The 2011 Bothell High graduate, who began baking cupcakes during her sophomore year, recently launched her business and has sold her treats at the Bothell Farmers Market at Country Village and at family and friends’ events. She also sold a few dozen at a Starbucks gathering.
Frazier, 19, will donate all of her profits to the FEED Foundation. She’s been in contact with the U.S.-based organization and hopes to send a check for about $500 its way soon.
“The FEED Foundation really caught my eye because their approach to fighting hunger is providing school lunches for children who normally don’t get even one meal a day,” Frazier said. “I really liked how they did that because it encourages the kids to go to school and get an education, which I believe is one of the only things that can get them out of poverty and end the cycle of poverty.”

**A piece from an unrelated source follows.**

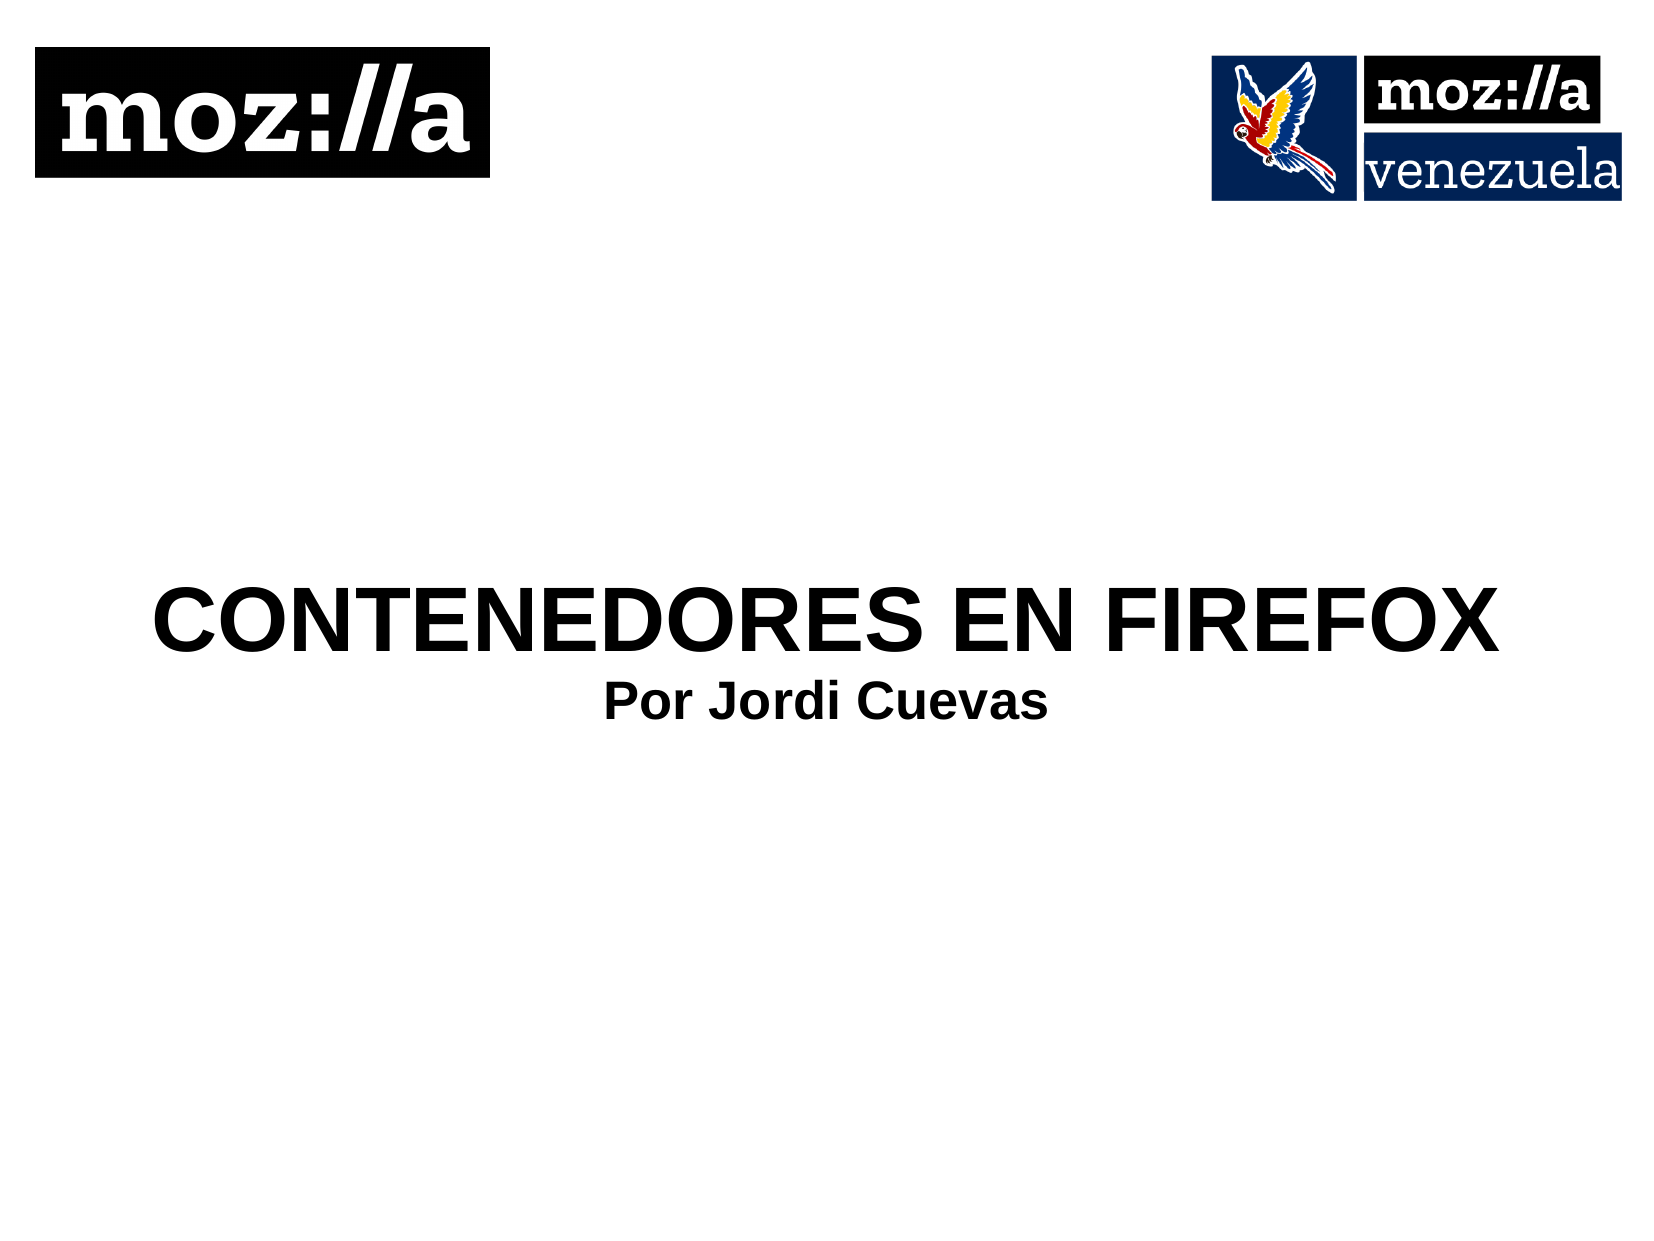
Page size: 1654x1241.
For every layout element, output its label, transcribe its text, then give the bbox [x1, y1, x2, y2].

picture [35, 47, 490, 178]
subtitle CONTENEDORES EN FIREFOX Por Jordi Cuevas [82, 290, 1571, 1010]
picture [1144, 0, 1654, 268]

FEED does a lot of its work in Africa and Asia and it also provides school lunches in the New York area, Frazier added. The Bothell resident said that if she was going to sell food, she should help others who need food.

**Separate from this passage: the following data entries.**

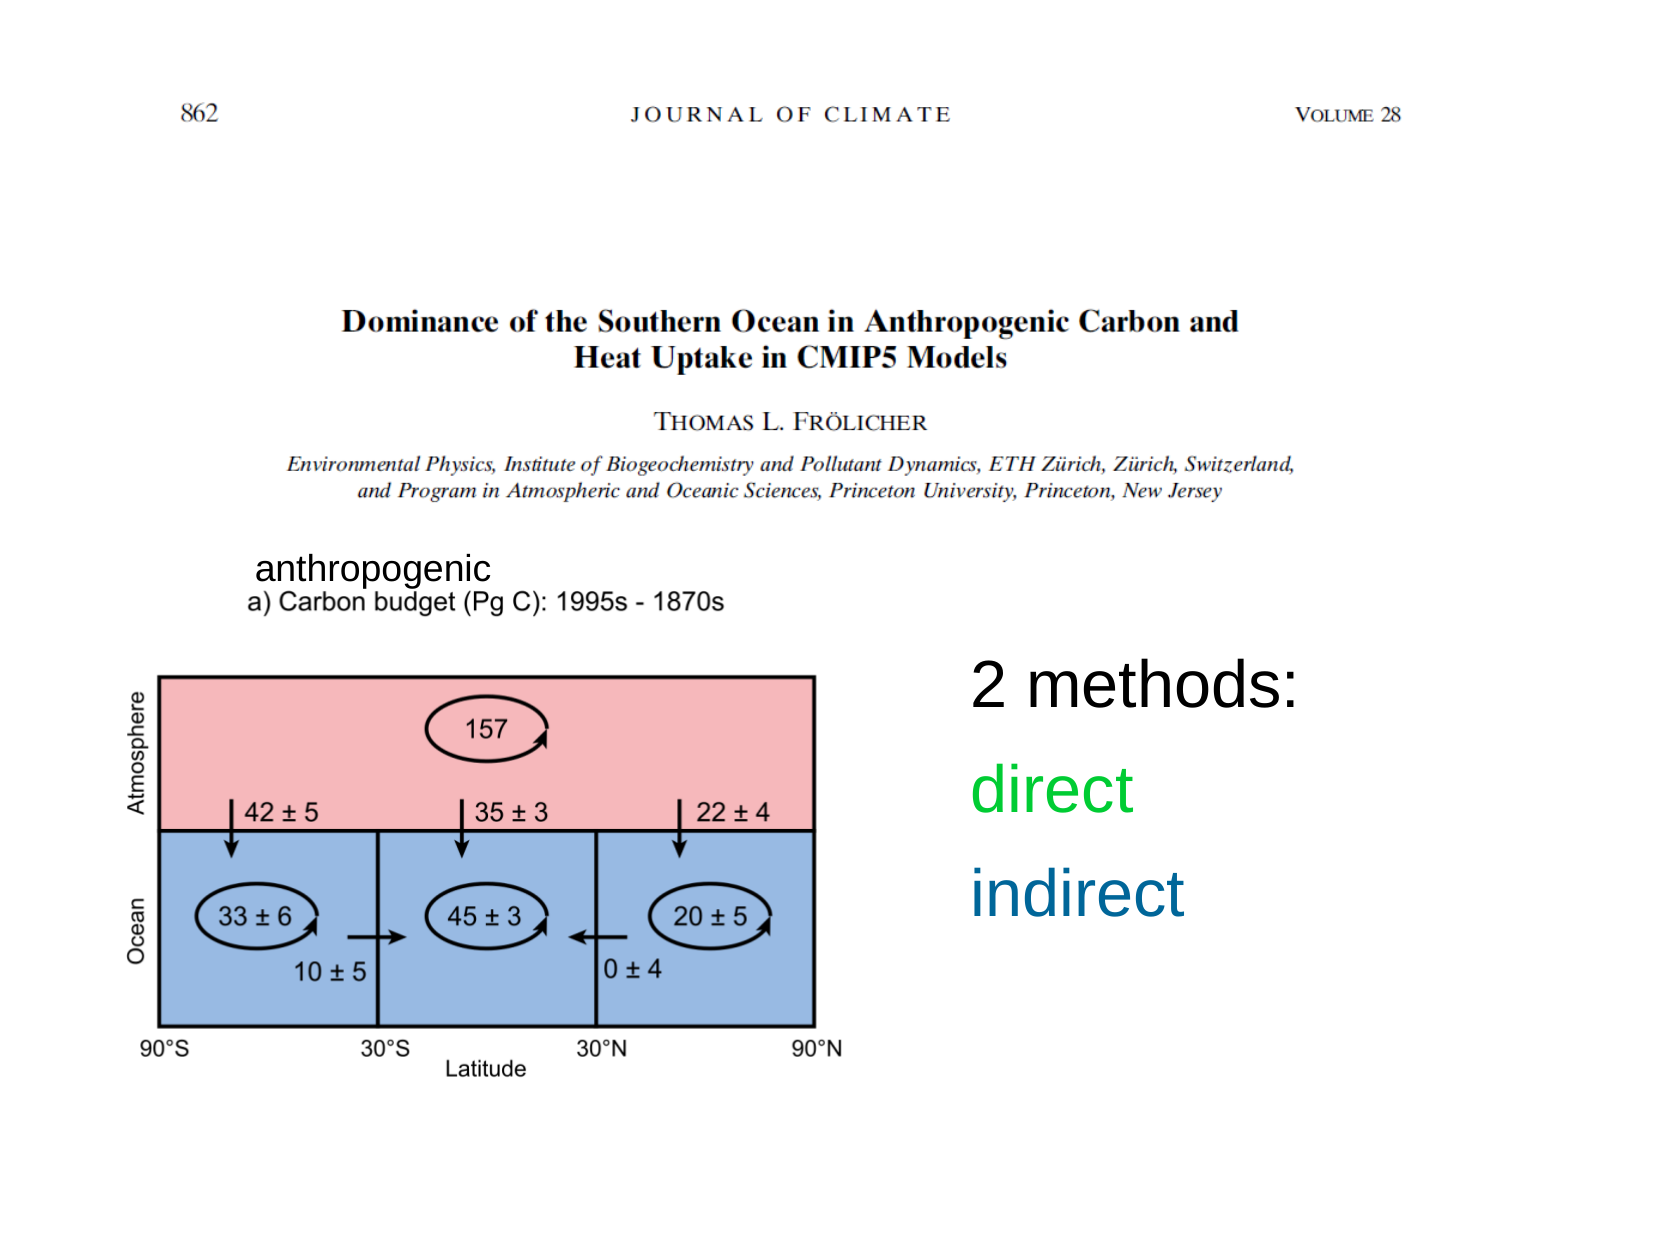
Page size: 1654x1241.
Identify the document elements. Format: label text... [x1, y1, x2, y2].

list 2 methods: direct indirect [900, 647, 1571, 1126]
text_box anthropogenic [240, 540, 811, 597]
picture [165, 82, 1447, 513]
picture [30, 554, 946, 1119]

“I really have a heart for underdeveloped countries. I’ve been on a few missions trips that have built that desire,” Frazier said of her trips to Mexico and Nicaragua.
Frazier, who works at the Hillcrest Bakery in Bothell, hatched the idea for her nonprofit while attending a business course at Concordia University in Portland. She made 300 cupcakes for a school event, and since she’s been back home, she’s been baking in the Northshore Baptist Church’s kitchen.

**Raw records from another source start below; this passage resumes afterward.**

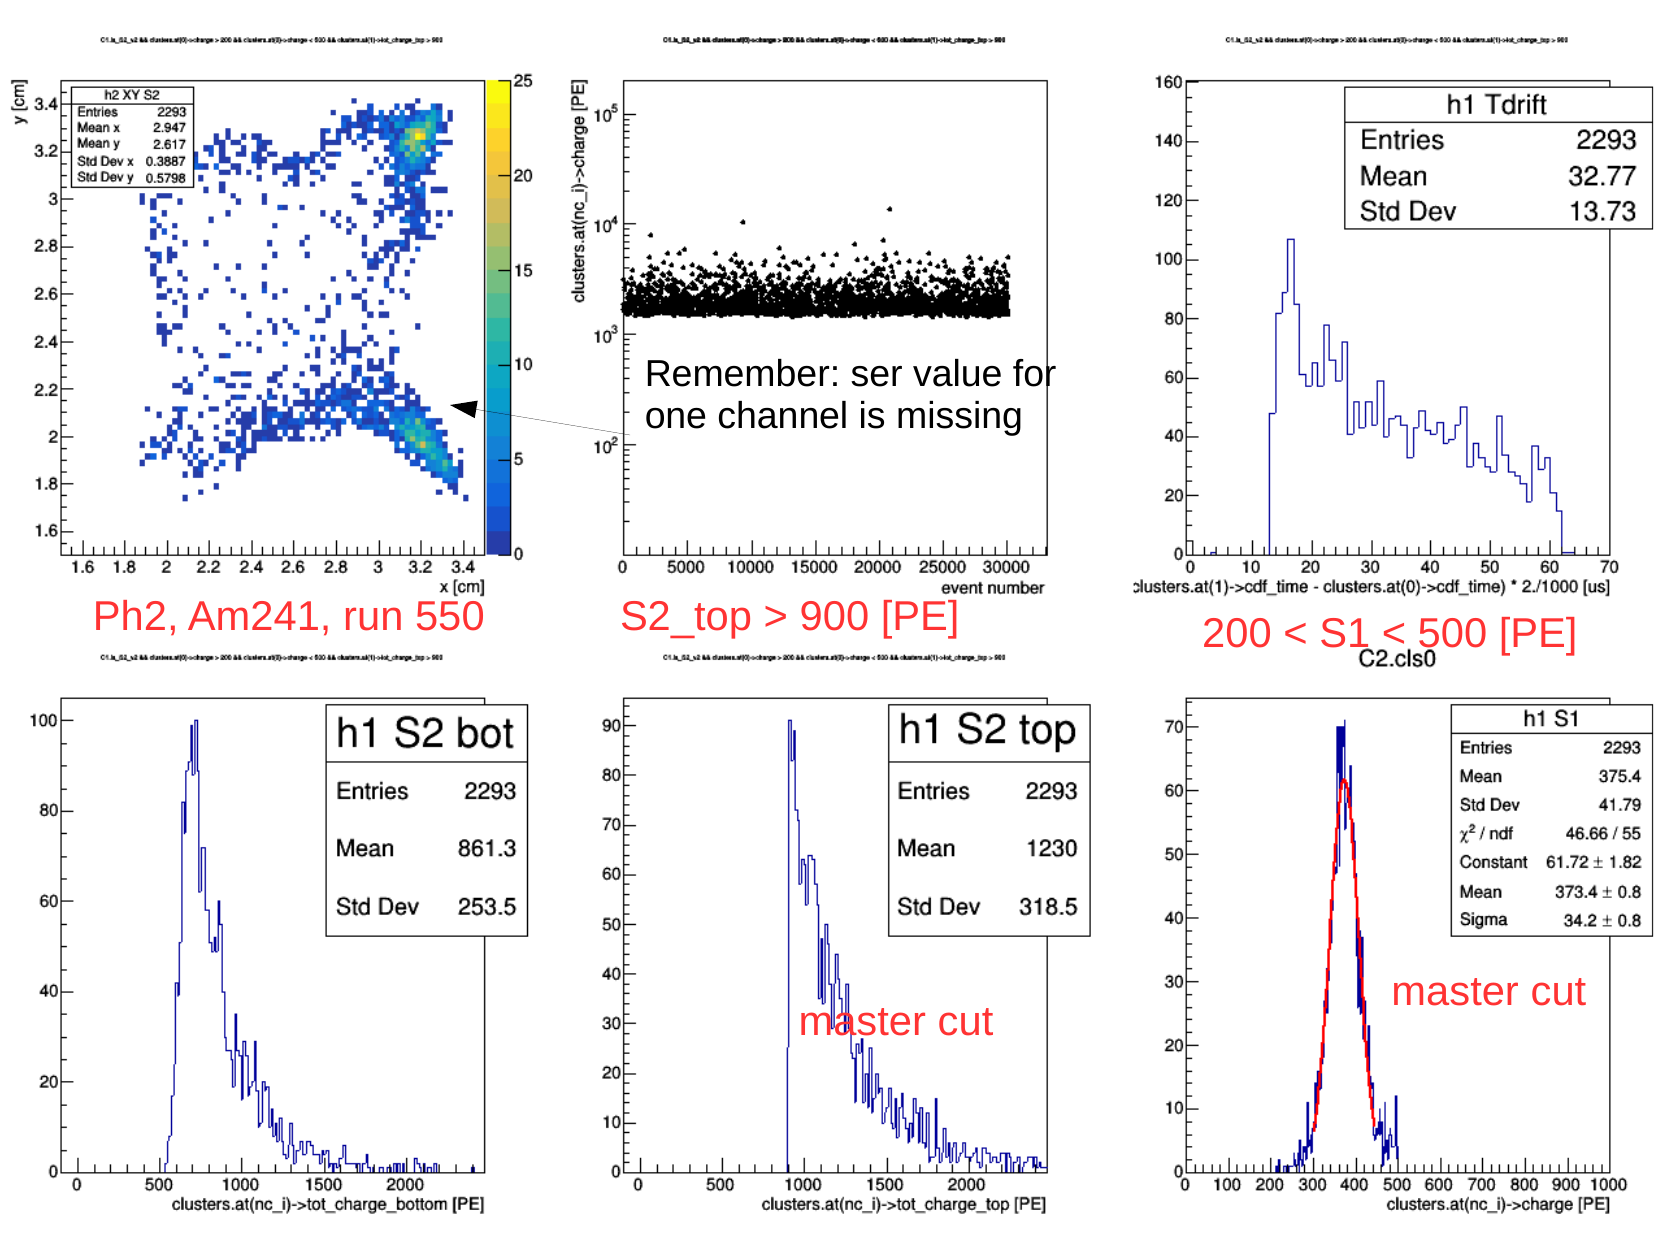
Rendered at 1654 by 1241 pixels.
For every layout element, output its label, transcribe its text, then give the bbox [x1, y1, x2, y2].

text_box master cut [1148, 960, 1654, 1096]
picture [6, 720, 1654, 1223]
picture [6, 23, 1654, 602]
text_box S2_top > 900 [PE] [630, 585, 1125, 720]
text_box master cut [555, 989, 1237, 1126]
text_box Ph2, Am241, run 550 [0, 585, 631, 721]
text_box 200 < S1 < 500 [PE] [1043, 601, 1654, 737]
text_box Remember: ser value for one channel is missing [630, 345, 1111, 571]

At a recent Bothell Farmers Market, Frazier was armed with 75 regular-size cupcakes and 75 miniatures. Her cakes of the day were vanilla with white chocolate frosting, chocolate peanut butter, salted caramel and more.
Some day, Frazier hopes to open her own shop, but she’s not into hitting the TV circuit on popular shows like “Cupcake Wars.”
“I don’t think I could handle that stress,” said Frazier, who will attend the University of Washington, Bothell in the fall. “They have to make 1,000 cupcakes in two hours, and this takes me about four already.
“It’s a creative thing for me to do,” she continued. “There are different ways to decorate them and package them. It makes people kind of feel like a kid again when they’re eating a cupcake.”